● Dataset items
----------------

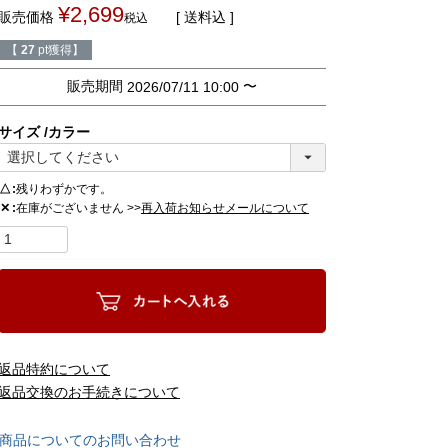
¥
2,699
販売価格
送料込
税込
【
27
pt獲得】
販売期間
〜
2026/07/11 10:00
サイズ
カラー
△
残りわずかです。
在庫がございません >>
✕
再入荷お知らせメールについて
返品特約について
返品交換のお手続きについて
商品についてのお問い合わせ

----------------

● WHAT IS EXPECTED
One exact copy of the data is required, and it should hold no pictures.

● FINISHED TASK
¥
2,699
販売価格
送料込
税込
【
27
pt獲得】
販売期間
〜
2026/07/11 10:00
サイズ
カラー
△
残りわずかです。
在庫がございません >>
✕
再入荷お知らせメールについて
返品特約について
返品交換のお手続きについて
商品についてのお問い合わせ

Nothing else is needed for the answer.